▸ **Source material**:
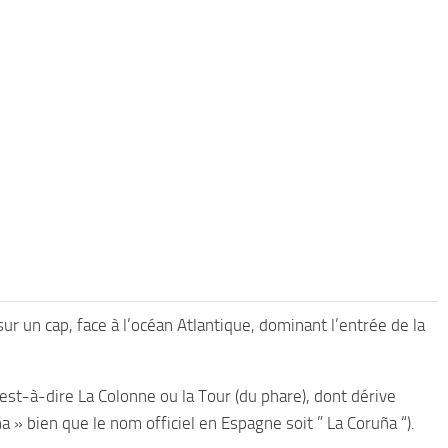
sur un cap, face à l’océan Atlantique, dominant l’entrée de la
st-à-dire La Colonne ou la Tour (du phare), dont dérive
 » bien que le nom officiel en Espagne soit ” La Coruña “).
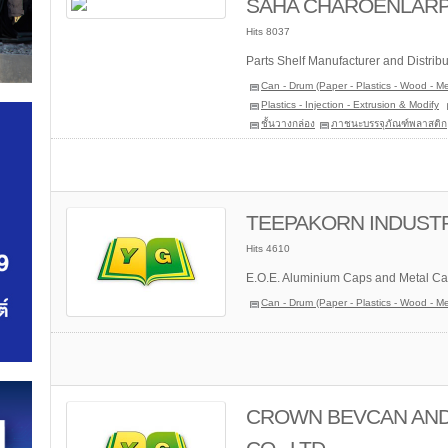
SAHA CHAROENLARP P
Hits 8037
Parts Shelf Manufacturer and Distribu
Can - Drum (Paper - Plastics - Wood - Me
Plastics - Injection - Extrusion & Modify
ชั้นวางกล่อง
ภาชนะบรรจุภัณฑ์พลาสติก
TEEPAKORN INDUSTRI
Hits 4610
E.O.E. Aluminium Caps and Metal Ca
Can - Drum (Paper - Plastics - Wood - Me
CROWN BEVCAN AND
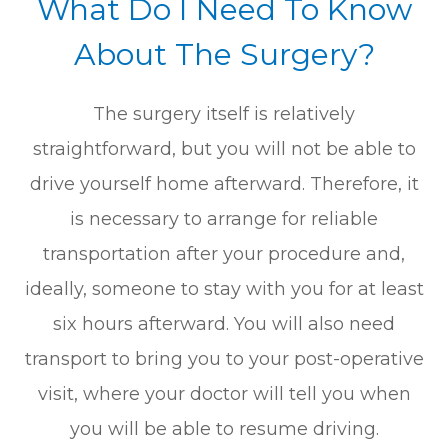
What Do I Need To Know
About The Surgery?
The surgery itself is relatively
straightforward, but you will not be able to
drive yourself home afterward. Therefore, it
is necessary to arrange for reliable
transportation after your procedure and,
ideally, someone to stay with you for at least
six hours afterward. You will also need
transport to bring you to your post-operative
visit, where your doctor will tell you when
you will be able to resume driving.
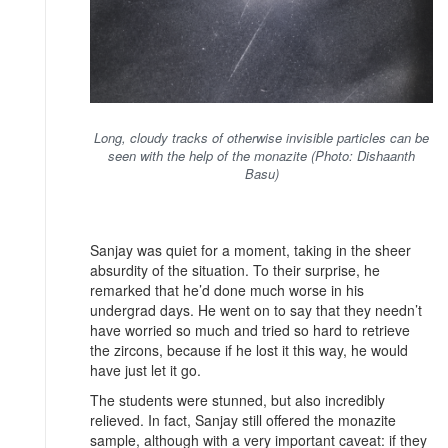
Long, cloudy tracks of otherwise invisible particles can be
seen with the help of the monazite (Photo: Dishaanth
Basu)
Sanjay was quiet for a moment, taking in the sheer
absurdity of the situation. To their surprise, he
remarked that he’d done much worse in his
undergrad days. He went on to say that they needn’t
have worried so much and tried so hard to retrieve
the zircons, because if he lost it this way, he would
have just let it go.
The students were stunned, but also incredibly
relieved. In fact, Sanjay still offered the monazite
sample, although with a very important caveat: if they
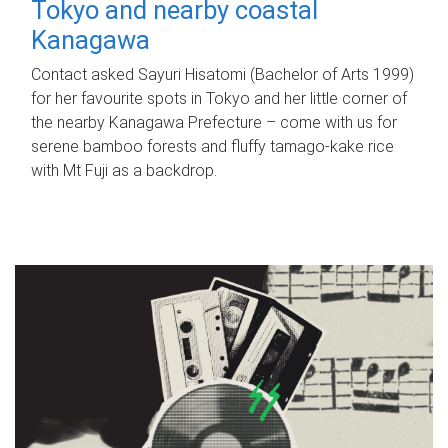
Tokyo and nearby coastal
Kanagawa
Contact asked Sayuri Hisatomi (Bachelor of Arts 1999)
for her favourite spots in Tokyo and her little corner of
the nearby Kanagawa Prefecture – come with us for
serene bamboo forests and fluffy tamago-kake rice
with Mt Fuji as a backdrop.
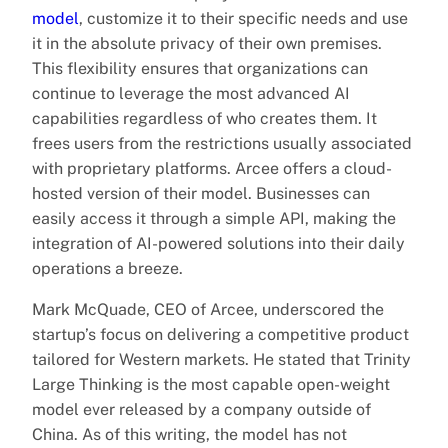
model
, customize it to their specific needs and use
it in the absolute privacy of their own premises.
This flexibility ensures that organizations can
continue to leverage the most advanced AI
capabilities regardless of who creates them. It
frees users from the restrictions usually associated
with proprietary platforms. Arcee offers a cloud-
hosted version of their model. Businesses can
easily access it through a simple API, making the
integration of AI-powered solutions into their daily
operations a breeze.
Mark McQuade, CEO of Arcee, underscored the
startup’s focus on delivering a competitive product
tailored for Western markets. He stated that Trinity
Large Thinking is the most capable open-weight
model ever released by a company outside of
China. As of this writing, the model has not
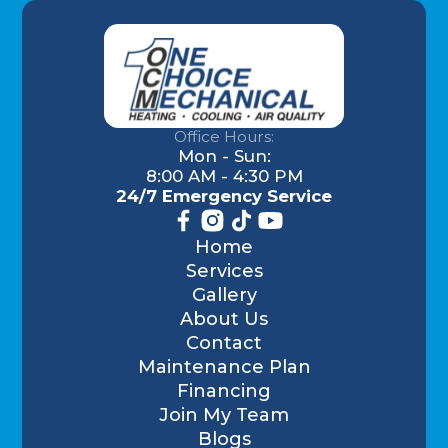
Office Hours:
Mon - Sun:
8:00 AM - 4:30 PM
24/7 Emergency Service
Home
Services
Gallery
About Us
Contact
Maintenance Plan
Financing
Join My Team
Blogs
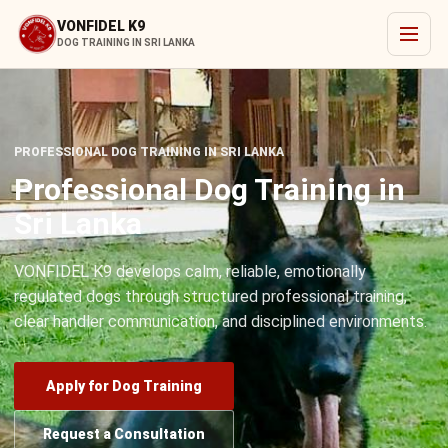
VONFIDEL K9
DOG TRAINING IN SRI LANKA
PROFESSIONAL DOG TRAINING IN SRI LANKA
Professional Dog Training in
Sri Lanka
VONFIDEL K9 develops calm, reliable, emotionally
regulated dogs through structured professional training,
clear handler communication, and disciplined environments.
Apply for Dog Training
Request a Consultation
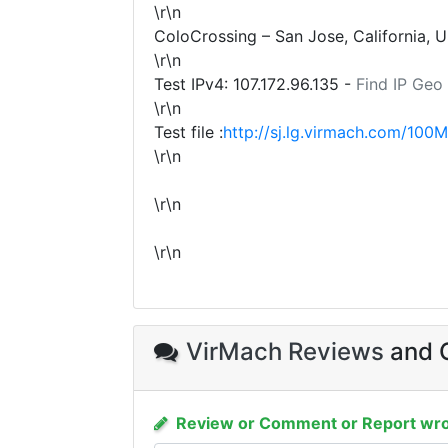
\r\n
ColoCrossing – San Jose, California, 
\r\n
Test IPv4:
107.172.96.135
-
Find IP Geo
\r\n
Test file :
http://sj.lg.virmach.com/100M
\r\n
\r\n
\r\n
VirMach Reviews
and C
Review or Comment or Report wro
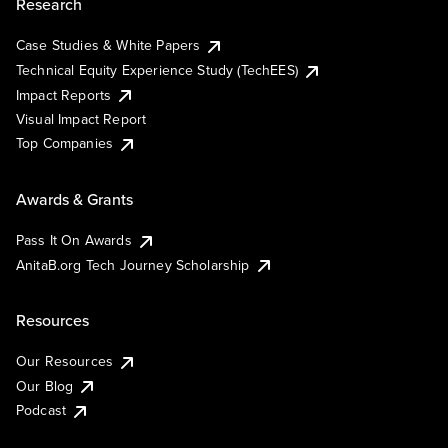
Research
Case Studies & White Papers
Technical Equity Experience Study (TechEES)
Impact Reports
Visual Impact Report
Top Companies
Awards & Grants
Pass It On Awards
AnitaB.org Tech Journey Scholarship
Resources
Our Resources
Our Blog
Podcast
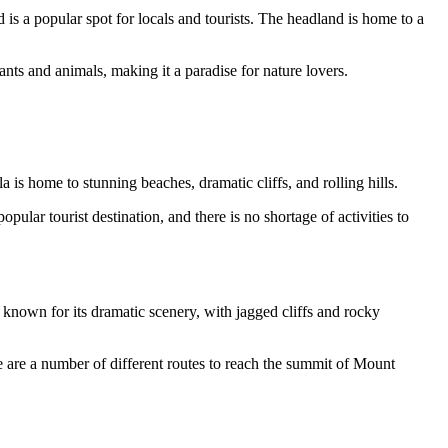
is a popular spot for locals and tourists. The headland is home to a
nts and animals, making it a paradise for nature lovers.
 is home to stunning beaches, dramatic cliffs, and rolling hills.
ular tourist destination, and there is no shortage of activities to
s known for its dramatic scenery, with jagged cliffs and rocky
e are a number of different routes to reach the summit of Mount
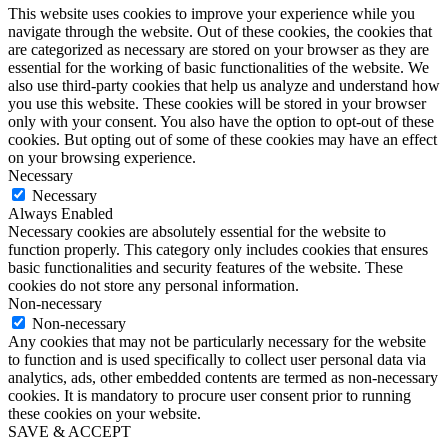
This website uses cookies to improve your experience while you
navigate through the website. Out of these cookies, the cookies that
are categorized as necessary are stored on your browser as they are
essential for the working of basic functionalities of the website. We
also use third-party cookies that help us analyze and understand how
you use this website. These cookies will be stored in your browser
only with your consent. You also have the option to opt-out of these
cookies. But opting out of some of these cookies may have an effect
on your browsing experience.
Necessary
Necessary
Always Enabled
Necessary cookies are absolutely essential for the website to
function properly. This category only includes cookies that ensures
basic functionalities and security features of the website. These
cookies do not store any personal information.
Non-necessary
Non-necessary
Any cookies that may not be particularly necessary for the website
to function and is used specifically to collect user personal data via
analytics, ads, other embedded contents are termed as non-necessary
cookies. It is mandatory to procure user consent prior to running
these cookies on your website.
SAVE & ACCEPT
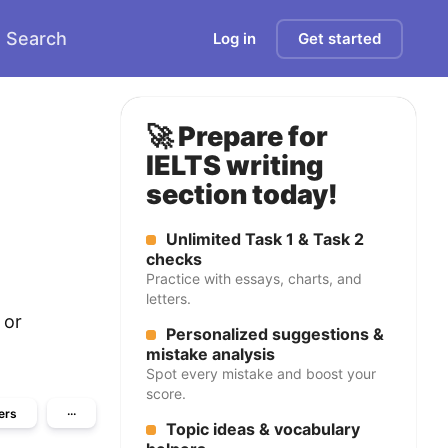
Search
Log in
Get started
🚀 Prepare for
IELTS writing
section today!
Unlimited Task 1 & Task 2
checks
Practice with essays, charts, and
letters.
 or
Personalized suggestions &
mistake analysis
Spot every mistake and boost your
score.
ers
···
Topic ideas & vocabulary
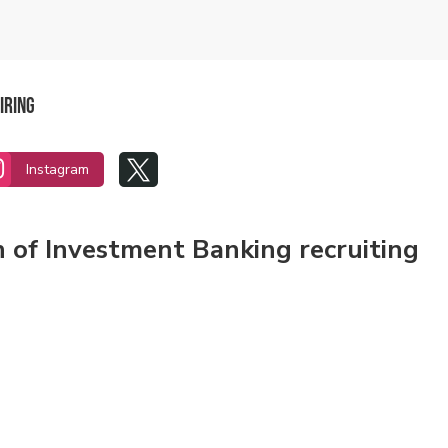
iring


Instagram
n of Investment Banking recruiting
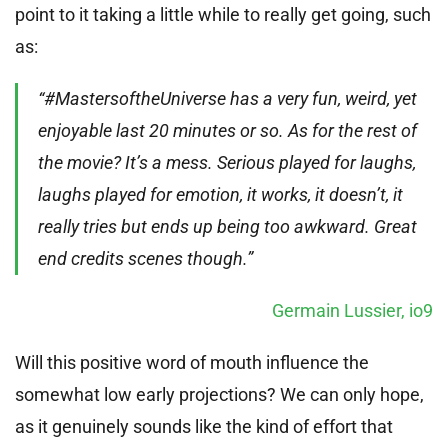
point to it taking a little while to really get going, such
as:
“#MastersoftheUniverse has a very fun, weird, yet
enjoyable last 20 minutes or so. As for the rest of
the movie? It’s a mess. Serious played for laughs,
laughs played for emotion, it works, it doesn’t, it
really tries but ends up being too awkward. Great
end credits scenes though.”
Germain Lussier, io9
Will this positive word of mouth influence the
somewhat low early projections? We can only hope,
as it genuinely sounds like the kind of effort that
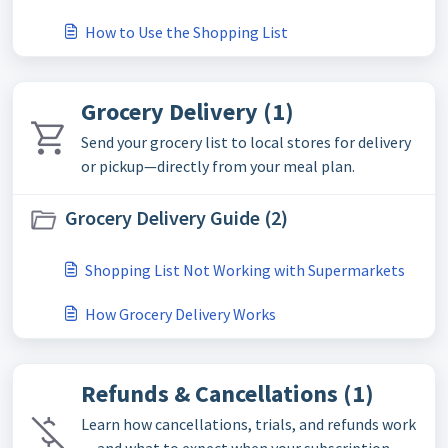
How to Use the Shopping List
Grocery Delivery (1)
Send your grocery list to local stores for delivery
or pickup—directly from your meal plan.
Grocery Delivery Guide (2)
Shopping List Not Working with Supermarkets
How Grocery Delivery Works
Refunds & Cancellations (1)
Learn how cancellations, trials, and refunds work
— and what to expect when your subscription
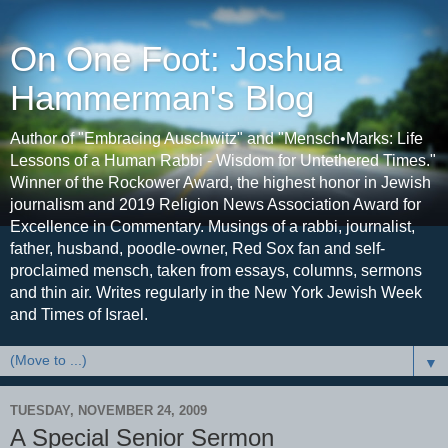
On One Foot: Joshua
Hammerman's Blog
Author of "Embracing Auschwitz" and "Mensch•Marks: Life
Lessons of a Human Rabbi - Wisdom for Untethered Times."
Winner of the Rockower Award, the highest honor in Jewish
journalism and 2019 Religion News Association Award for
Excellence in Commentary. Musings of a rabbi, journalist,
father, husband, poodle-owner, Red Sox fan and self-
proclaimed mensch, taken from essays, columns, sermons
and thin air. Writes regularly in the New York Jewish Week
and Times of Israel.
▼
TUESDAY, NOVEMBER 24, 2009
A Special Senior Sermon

▸ **Directive**: Copy the data from the line with "Long, cloudy tracks" to the line with "remarked that he’d done much worse in his", reproducing every line without changes.

▸ **Task output**:
Long, cloudy tracks of otherwise invisible particles can be
seen with the help of the monazite (Photo: Dishaanth
Basu)
Sanjay was quiet for a moment, taking in the sheer
absurdity of the situation. To their surprise, he
remarked that he’d done much worse in his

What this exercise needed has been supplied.